In the copy you make, keep each entry exactly as it is and leave out all images.
——
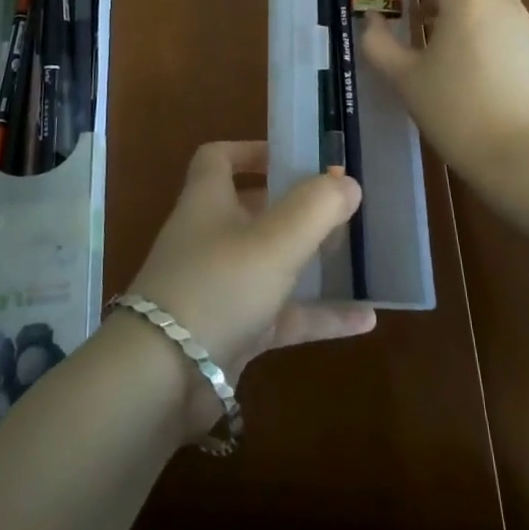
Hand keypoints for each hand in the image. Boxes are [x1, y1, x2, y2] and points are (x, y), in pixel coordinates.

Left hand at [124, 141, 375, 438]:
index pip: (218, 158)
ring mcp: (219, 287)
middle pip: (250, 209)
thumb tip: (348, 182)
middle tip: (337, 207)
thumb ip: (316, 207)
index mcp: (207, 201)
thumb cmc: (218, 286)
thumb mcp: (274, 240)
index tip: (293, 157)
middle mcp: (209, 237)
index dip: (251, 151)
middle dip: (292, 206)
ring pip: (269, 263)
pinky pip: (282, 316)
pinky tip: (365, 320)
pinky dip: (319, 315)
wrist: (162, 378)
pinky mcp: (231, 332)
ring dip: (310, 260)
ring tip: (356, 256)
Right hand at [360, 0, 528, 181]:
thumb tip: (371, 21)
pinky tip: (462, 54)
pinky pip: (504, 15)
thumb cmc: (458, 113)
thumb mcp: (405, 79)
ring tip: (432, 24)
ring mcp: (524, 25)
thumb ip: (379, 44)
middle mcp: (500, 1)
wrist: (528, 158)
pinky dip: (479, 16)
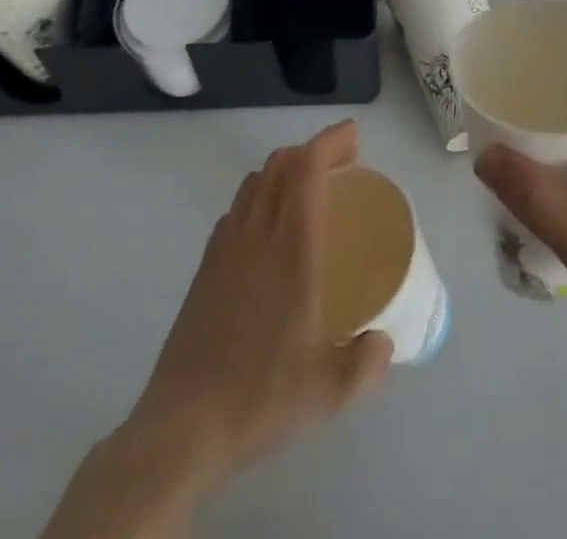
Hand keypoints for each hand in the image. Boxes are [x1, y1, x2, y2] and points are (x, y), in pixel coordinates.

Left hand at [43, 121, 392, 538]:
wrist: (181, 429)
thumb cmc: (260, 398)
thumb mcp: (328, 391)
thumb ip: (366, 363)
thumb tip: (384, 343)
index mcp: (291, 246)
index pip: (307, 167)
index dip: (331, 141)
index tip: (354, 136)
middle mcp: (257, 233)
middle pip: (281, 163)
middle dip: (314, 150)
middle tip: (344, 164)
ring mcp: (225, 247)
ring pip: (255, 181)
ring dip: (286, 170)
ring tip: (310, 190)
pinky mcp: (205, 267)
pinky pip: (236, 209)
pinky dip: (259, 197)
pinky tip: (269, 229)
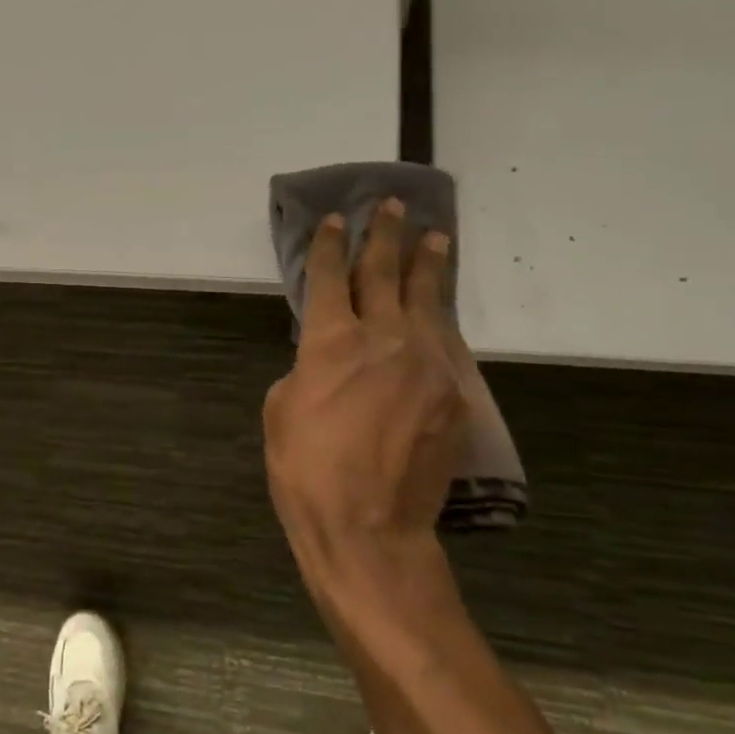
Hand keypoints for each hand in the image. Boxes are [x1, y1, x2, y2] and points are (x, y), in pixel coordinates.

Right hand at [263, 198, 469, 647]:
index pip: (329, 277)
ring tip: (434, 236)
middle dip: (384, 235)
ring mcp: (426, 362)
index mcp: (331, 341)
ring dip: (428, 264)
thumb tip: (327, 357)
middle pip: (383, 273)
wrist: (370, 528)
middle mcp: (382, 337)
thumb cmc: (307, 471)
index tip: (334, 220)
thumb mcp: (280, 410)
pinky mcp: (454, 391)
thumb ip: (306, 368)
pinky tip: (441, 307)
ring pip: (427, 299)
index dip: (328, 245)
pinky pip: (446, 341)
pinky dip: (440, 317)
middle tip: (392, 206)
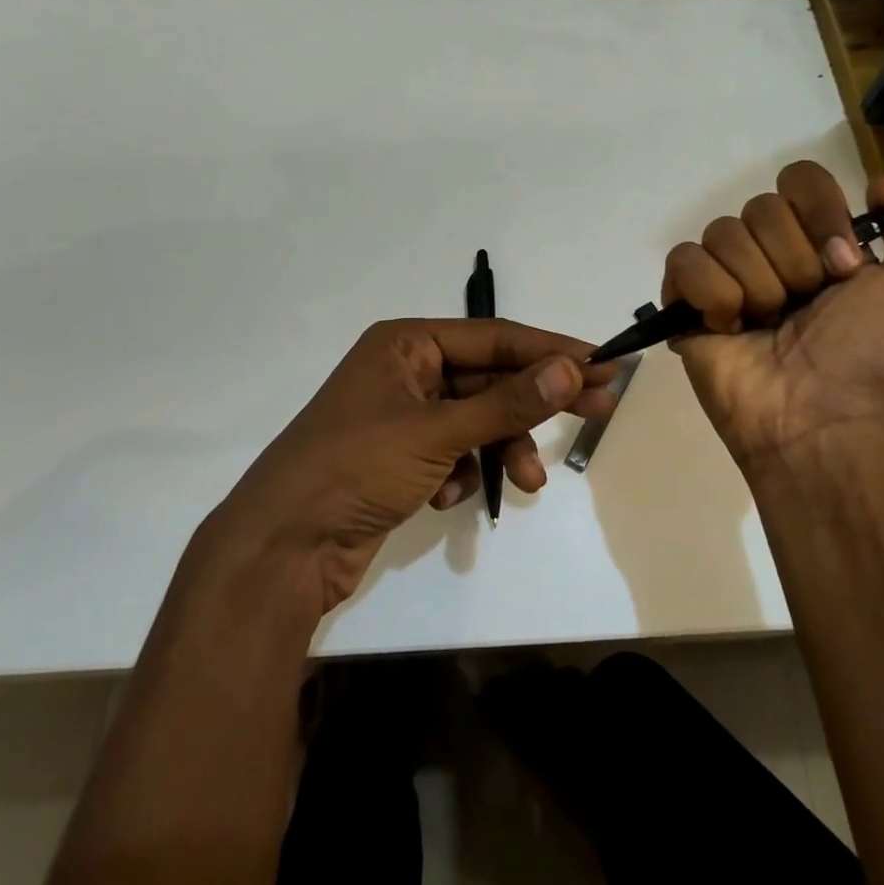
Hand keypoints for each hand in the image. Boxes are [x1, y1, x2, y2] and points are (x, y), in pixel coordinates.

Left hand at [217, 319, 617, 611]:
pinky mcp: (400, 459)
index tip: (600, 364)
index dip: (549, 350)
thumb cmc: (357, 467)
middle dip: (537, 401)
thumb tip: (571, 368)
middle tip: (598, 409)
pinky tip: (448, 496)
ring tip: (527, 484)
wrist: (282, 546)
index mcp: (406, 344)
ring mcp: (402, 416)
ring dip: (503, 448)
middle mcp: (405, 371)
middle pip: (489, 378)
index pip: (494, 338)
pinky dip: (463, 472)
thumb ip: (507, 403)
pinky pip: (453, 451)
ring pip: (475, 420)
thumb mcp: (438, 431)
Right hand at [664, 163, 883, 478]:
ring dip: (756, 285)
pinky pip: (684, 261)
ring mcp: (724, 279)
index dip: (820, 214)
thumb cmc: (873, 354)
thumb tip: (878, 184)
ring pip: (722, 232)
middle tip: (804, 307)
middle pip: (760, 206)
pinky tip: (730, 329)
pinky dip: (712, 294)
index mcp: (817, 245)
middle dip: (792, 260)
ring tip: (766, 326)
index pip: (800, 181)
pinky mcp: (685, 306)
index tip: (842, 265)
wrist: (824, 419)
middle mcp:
——
▶ [Written solution]
Hand keypoints for each hand in the image. Boxes are [x1, y1, x2, y2] and points are (x, y), in pixel coordinates.

Left hand at [124, 141, 375, 438]:
index pip: (218, 158)
ring mcp: (219, 287)
middle pip: (250, 209)
thumb tip: (348, 182)
middle tip: (337, 207)
thumb ip: (316, 207)
index mcp: (207, 201)
thumb cmc: (218, 286)
thumb mcp: (274, 240)
index tip: (293, 157)
middle mcp: (209, 237)
index dip: (251, 151)
middle dip: (292, 206)
ring pip: (269, 263)
pinky pip: (282, 316)
pinky tip: (365, 320)
pinky dip: (319, 315)
wrist: (162, 378)
pinky mcp: (231, 332)
ring dip: (310, 260)
ring tip: (356, 256)
Right hand at [360, 0, 528, 181]:
thumb tip: (371, 21)
pinky tip: (462, 54)
pinky pip: (504, 15)
thumb cmc: (458, 113)
thumb mcp: (405, 79)
ring tip: (432, 24)
ring mcp: (524, 25)
thumb ip: (379, 44)
middle mcp: (500, 1)
wrist: (528, 158)
pinky dip: (479, 16)
Hand keypoints for each hand in the image. Boxes are [x1, y1, x2, y2] and points are (x, y), in pixel coordinates.

Left hand at [43, 121, 392, 538]:
wrist: (181, 429)
thumb cmc: (260, 398)
thumb mcp: (328, 391)
thumb ip: (366, 363)
thumb tip: (384, 343)
index mcp: (291, 246)
index pip: (307, 167)
index dip: (331, 141)
index tip: (354, 136)
middle mcp: (257, 233)
middle pip: (281, 163)
middle dip: (314, 150)
middle tip: (344, 164)
ring mcp: (225, 247)
ring pip: (255, 181)
ring dip: (286, 170)
ring tip: (310, 190)
pinky mcp: (205, 267)
pinky pip: (236, 209)
pinky dip: (259, 197)
pinky tip: (269, 229)
Hand keypoints for each hand in the image. Boxes are [x1, y1, x2, y2] and points are (x, y), in pixel coordinates.

Right hand at [263, 198, 469, 647]:
index pip: (329, 277)
ring tip: (434, 236)
middle dip: (384, 235)
ring mcp: (426, 362)
index mcp: (331, 341)
ring dip: (428, 264)
thumb tip: (327, 357)
middle pip: (383, 273)
wrist: (370, 528)
middle mcp: (382, 337)
thumb cmc: (307, 471)
index tip: (334, 220)
thumb mcp: (280, 410)
pinky mcp: (454, 391)
thumb ip: (306, 368)
pinky tip: (441, 307)
ring pip: (427, 299)
index dip: (328, 245)
pinky pip: (446, 341)
pinky dip: (440, 317)
middle tip: (392, 206)
Hand keypoints for each hand in the image. Boxes are [x1, y1, x2, y2] and points are (x, y), in pixel coordinates.

Left hand at [217, 319, 617, 611]:
pinky mcp: (400, 459)
index tip: (600, 364)
index dip: (549, 350)
thumb cmc: (357, 467)
middle dip: (537, 401)
thumb tip: (571, 368)
middle tip: (598, 409)
pinky tip: (448, 496)
ring tip: (527, 484)
wrist: (282, 546)
index mcp: (406, 344)
ring mcp: (402, 416)
ring dip: (503, 448)
middle mcp: (405, 371)
middle pip: (489, 378)
index pip: (494, 338)
pinky dip: (463, 472)
thumb ip: (507, 403)
pinky pip: (453, 451)
ring pip: (475, 420)
thumb mcp: (438, 431)
Right hand at [664, 163, 883, 478]:
ring dip: (756, 285)
pinky pip: (684, 261)
ring mcp: (724, 279)
index dip: (820, 214)
thumb cmc: (873, 354)
thumb tip: (878, 184)
ring pip: (722, 232)
middle tip: (804, 307)
middle pip: (760, 206)
pinky tip: (730, 329)
pinky dip: (712, 294)
index mcp: (817, 245)
middle dip: (792, 260)
ring tip: (766, 326)
index pip: (800, 181)
pinky mcp: (685, 306)
index tip: (842, 265)
wrist: (824, 419)
middle mcp:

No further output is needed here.